AARP Voters' Guide: McCain, Obama on retirement security, health care

AARP asks major candidates in selected races questions about the issues most important to its members and their families. AARP doesn’t edit the candidates’ answers. Here’s what candidates for president had to say on the issues of retirement security and health care.
Q: What will be your top domestic issue priorities if elected?
John McCain: Among my highest national priorities would be reforming our nation’s failing institutions and assuring American prosperity. Essential to this agenda is supporting the housing market, reforming our health-care system, addressing needed reform to our entitlement programs, and enacting needed reforms to ensure we can fund our national priorities, while offering a pro-growth tax code that would promote investment and spur economic growth and job creation.
For too long, Washington has been consumed by a hyper-partisanship that treats every challenge facing us as an opportunity to disparage each other’s motives and fight about the next election. My career is replete with examples of the type of bipartisan problem solving that we need to address these great challenges and secure our nation’s prosperity.
Barack Obama: My top domestic priorities will be reforming our health-care system to ensure all Americans have affordable, quality health coverage; enacting a bold climate change and energy independence agenda that creates 5 million new green jobs; and ensuring the long-term growth of our economy. I will build consensus for my proposals that reflects my campaign to engage directly with the American people and reject the old politics of Washington which has cared more about special interests than the national interest.
As a result of that failed politics, more Americans lack health insurance than any other period in history, are paying record gas prices and have increasing economic insecurity while corporations are raking in record profits. My presidency will put an end to that failed system.
Q: What options do you support to make saving for retirement easier for American families?
McCain: Automatic payroll deductions for employee IRAs has proven to be an effective approach to encouraging and helping workers save for retirement, and I support them. I know that for many seniors, dividend and capital gains income is critical to a comfortable retirement, which is why I strongly support keeping capital gains and dividend taxes low. I also believe that within the broader context of a comprehensive, bipartisan reform, personal accounts can play a role in improving the retirement security for Americans, particularly young Americans; but these accounts should not be viewed as a standalone mechanism for meeting promised benefits.
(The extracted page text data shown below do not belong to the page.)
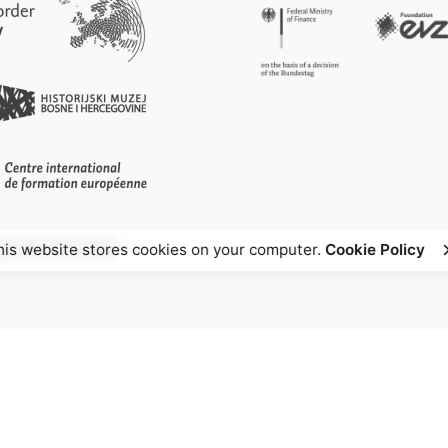
his website stores cookies on your computer.
Cookie Policy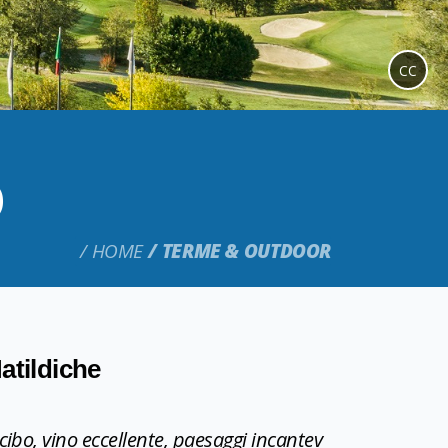
CC
o
HOME
TERME & OUTDOOR
Matildiche
cibo, vino eccellente, paesaggi incantev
Obama: I will strengthen the retirement security of American workers. Currently, 75 million working Americans lack employer-based retirement plans. My retirement security plan will automatically enroll workers in a workplace pension plan. Employers who do not currently offer a retirement plan will be required to enroll their employees in a direct-deposit IRA account that is compatible to existing direct-deposit payroll systems. Employees may opt-out if they choose.
Experts estimate that this program will increase the savings participation rate for low and middle-income workers from its current 15 percent level to around 80 percent. I will also expand the existing Savers Credit to match 50 percent of the first $1,000 of savings for families that earn under $75,000, and I will make the tax credit refundable.
Q: What policies would you support to make health care and health insurance more affordable and accessible for everyone?
McCain: We need to get rising costs under control and give individuals more choices. Health-care choices are amongst the most personal of decisions, and should not be subject to the dictates of Washington. I propose giving individuals a tax credit to help with the purchase of health insurance, allowing Americans to choose the insurance provider that suits them best, including their existing employer provided health plan.
Americans need portable insurance that is there if they retire early, lose a job, or take time off to raise the kids. We must also move away from fee-for-service toward coordinated care that focuses on prevention and paying for quality outcomes. My reforms will also lower Medicare premiums that are increasingly eating into Social Security checks.
Obama: I want to stop talking about the outrage of 47 million uninsured Americans and start actually doing something about it. To do so, we need a president who can bring Democrats and Republicans together, stand up to the drug and insurance industry lobbyists, and create a transparent process so that the American people can participate in the debate. That’s how I expanded health care in Illinois, and that’s how I’ll do it as president.
I am committed to signing a universal health care plan into law by the end of my first term in office. My plan will lower costs $2,500 per year for the typical American family and enable all Americans to buy affordable, quality and portable health insurance coverage.